Recently in a technical screening, a senior engineer asked me what I thought about Javascript moving away from Promises in favor of Observables. I replied that I didn't know that Javascript was moving away from Promises, since Promises are part of the ES6 spec.
In general, I was blindsided by this. So my 2 questions are:
1. Is Javascript truly moving away from Promises in favor of Observables?
2. Where can I read about the direction that Javascript is taking, so that I can have an educated discussion on the future of Javascript?
Observables are in position to be adopted by ECMAScript in a future spec eventually, but they are still only at Stage 1 of the ES proposal process, and also Observables don't exactly replace Promises so much as extend them.

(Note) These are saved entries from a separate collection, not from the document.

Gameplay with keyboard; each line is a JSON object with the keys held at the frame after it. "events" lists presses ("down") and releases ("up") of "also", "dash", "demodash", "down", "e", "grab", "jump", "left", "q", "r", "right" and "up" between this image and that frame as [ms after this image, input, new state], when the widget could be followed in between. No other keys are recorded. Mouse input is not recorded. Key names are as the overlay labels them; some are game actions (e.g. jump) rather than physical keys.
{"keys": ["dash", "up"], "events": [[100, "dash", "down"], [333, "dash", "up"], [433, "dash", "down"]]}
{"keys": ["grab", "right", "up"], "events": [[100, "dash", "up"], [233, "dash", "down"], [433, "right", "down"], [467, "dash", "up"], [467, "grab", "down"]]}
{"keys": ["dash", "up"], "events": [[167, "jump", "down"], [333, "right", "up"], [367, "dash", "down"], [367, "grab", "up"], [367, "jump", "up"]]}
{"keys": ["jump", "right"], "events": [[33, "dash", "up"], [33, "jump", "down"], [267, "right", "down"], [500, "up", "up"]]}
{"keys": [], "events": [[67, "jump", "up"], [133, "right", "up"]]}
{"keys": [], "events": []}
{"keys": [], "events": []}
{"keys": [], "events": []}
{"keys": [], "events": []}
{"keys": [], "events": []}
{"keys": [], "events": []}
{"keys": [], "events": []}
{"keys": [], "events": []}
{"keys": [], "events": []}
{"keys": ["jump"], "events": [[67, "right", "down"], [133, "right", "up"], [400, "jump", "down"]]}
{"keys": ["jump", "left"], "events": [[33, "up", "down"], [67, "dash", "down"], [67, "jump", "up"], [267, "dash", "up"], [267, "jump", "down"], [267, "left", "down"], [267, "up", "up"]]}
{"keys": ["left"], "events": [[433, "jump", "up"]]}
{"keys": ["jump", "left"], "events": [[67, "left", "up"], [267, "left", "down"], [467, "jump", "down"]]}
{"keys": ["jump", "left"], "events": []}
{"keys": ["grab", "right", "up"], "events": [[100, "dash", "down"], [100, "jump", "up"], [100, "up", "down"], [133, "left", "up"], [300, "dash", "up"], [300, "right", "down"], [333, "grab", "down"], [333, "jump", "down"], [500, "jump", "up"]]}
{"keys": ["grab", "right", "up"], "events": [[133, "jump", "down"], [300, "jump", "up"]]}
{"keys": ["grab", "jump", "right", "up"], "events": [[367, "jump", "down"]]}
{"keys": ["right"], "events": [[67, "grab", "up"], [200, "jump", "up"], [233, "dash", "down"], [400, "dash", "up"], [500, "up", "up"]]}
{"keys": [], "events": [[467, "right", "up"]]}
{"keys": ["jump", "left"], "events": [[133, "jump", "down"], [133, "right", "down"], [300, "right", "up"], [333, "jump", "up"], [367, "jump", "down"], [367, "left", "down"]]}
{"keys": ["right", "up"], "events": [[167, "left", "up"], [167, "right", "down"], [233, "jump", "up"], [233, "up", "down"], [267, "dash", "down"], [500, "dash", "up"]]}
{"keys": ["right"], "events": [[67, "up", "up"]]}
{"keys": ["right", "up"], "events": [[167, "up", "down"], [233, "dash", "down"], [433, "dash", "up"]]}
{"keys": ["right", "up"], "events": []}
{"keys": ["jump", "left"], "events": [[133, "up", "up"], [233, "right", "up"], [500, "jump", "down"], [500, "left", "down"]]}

An Observable can be thought of as a "stream" of promised values rather than just a single promised value. It's a somewhat different paradigm. From the Observable perspective a Promise is a simple Observable that produces a single value and completes immediately after. So you can see Promises are useful in an Observable world as something of a building block.
A good resource on Observables can be: http://reactivex.io/
It's focused on the main cross-platform library for Observables (ReactiveX which has implementations in .NET, Java, JS, more), but a lot of it is applicable to Observables in general and it has a lot of good "marble" diagrams that can help show why Observables can be powerful.